### Aim of the task
Pull out each line below that contains the string "Parent", and copy those lines over unchanged. Uppercase and lowercase must match.

—————

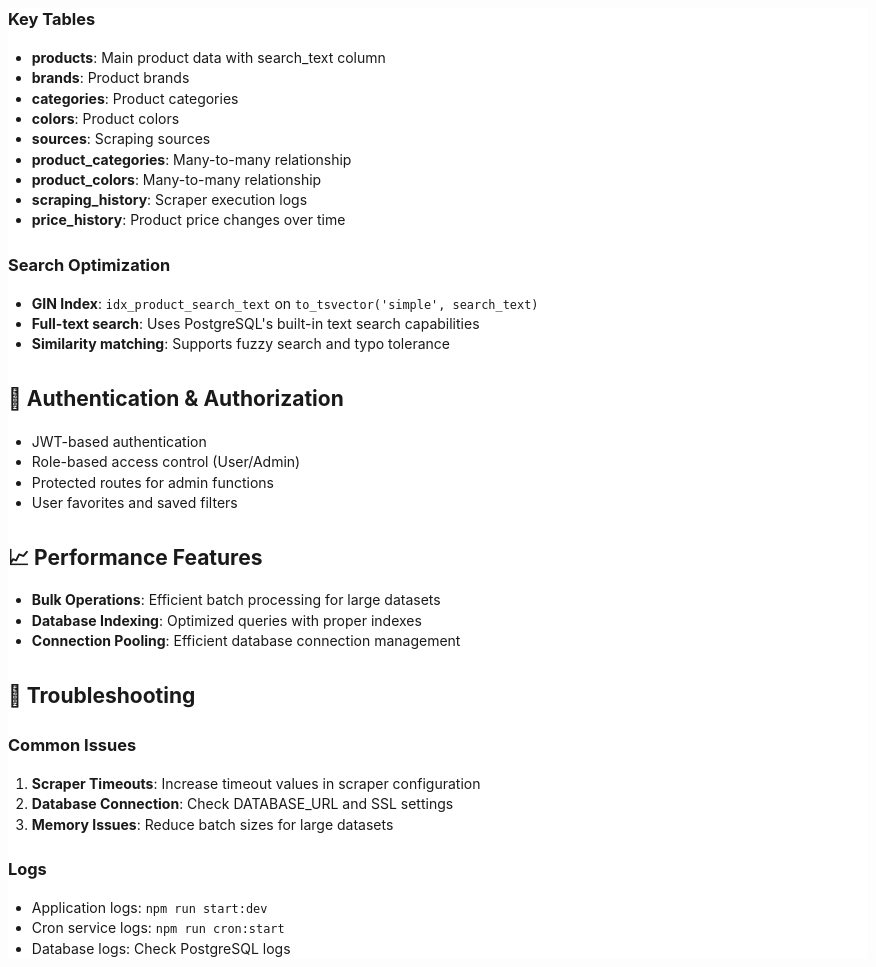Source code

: ### Key Tables
- **products**: Main product data with search_text column
- **brands**: Product brands
- **categories**: Product categories
- **colors**: Product colors
- **sources**: Scraping sources
- **product_categories**: Many-to-many relationship
- **product_colors**: Many-to-many relationship
- **scraping_history**: Scraper execution logs
- **price_history**: Product price changes over time

### Search Optimization
- **GIN Index**: `idx_product_search_text` on `to_tsvector('simple', search_text)`
- **Full-text search**: Uses PostgreSQL's built-in text search capabilities
- **Similarity matching**: Supports fuzzy search and typo tolerance

## 🔐 Authentication & Authorization

- JWT-based authentication
- Role-based access control (User/Admin)
- Protected routes for admin functions
- User favorites and saved filters

## 📈 Performance Features

- **Bulk Operations**: Efficient batch processing for large datasets
- **Database Indexing**: Optimized queries with proper indexes
- **Connection Pooling**: Efficient database connection management

## 🐛 Troubleshooting

### Common Issues

1. **Scraper Timeouts**: Increase timeout values in scraper configuration
2. **Database Connection**: Check DATABASE_URL and SSL settings
3. **Memory Issues**: Reduce batch sizes for large datasets

### Logs
- Application logs: `npm run start:dev`
- Cron service logs: `npm run cron:start`
- Database logs: Check PostgreSQL logs
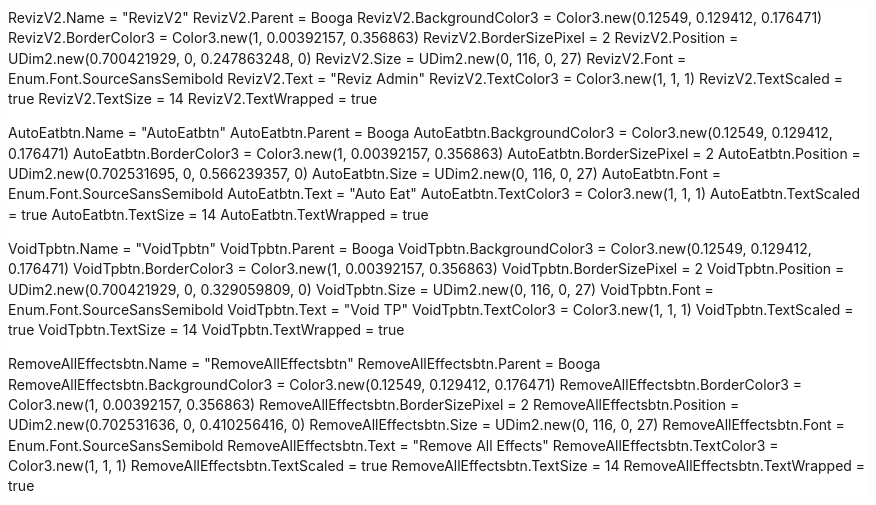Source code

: RevizV2.Name = "RevizV2"
RevizV2.Parent = Booga
RevizV2.BackgroundColor3 = Color3.new(0.12549, 0.129412, 0.176471)
RevizV2.BorderColor3 = Color3.new(1, 0.00392157, 0.356863)
RevizV2.BorderSizePixel = 2
RevizV2.Position = UDim2.new(0.700421929, 0, 0.247863248, 0)
RevizV2.Size = UDim2.new(0, 116, 0, 27)
RevizV2.Font = Enum.Font.SourceSansSemibold
RevizV2.Text = "Reviz Admin"
RevizV2.TextColor3 = Color3.new(1, 1, 1)
RevizV2.TextScaled = true
RevizV2.TextSize = 14
RevizV2.TextWrapped = true
 
AutoEatbtn.Name = "AutoEatbtn"
AutoEatbtn.Parent = Booga
AutoEatbtn.BackgroundColor3 = Color3.new(0.12549, 0.129412, 0.176471)
AutoEatbtn.BorderColor3 = Color3.new(1, 0.00392157, 0.356863)
AutoEatbtn.BorderSizePixel = 2
AutoEatbtn.Position = UDim2.new(0.702531695, 0, 0.566239357, 0)
AutoEatbtn.Size = UDim2.new(0, 116, 0, 27)
AutoEatbtn.Font = Enum.Font.SourceSansSemibold
AutoEatbtn.Text = "Auto Eat"
AutoEatbtn.TextColor3 = Color3.new(1, 1, 1)
AutoEatbtn.TextScaled = true
AutoEatbtn.TextSize = 14
AutoEatbtn.TextWrapped = true
 
VoidTpbtn.Name = "VoidTpbtn"
VoidTpbtn.Parent = Booga
VoidTpbtn.BackgroundColor3 = Color3.new(0.12549, 0.129412, 0.176471)
VoidTpbtn.BorderColor3 = Color3.new(1, 0.00392157, 0.356863)
VoidTpbtn.BorderSizePixel = 2
VoidTpbtn.Position = UDim2.new(0.700421929, 0, 0.329059809, 0)
VoidTpbtn.Size = UDim2.new(0, 116, 0, 27)
VoidTpbtn.Font = Enum.Font.SourceSansSemibold
VoidTpbtn.Text = "Void TP"
VoidTpbtn.TextColor3 = Color3.new(1, 1, 1)
VoidTpbtn.TextScaled = true
VoidTpbtn.TextSize = 14
VoidTpbtn.TextWrapped = true
 
RemoveAllEffectsbtn.Name = "RemoveAllEffectsbtn"
RemoveAllEffectsbtn.Parent = Booga
RemoveAllEffectsbtn.BackgroundColor3 = Color3.new(0.12549, 0.129412, 0.176471)
RemoveAllEffectsbtn.BorderColor3 = Color3.new(1, 0.00392157, 0.356863)
RemoveAllEffectsbtn.BorderSizePixel = 2
RemoveAllEffectsbtn.Position = UDim2.new(0.702531636, 0, 0.410256416, 0)
RemoveAllEffectsbtn.Size = UDim2.new(0, 116, 0, 27)
RemoveAllEffectsbtn.Font = Enum.Font.SourceSansSemibold
RemoveAllEffectsbtn.Text = "Remove All Effects"
RemoveAllEffectsbtn.TextColor3 = Color3.new(1, 1, 1)
RemoveAllEffectsbtn.TextScaled = true
RemoveAllEffectsbtn.TextSize = 14
RemoveAllEffectsbtn.TextWrapped = true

—————

### Answer to this problem
RevizV2.Parent = Booga
AutoEatbtn.Parent = Booga
VoidTpbtn.Parent = Booga
RemoveAllEffectsbtn.Parent = Booga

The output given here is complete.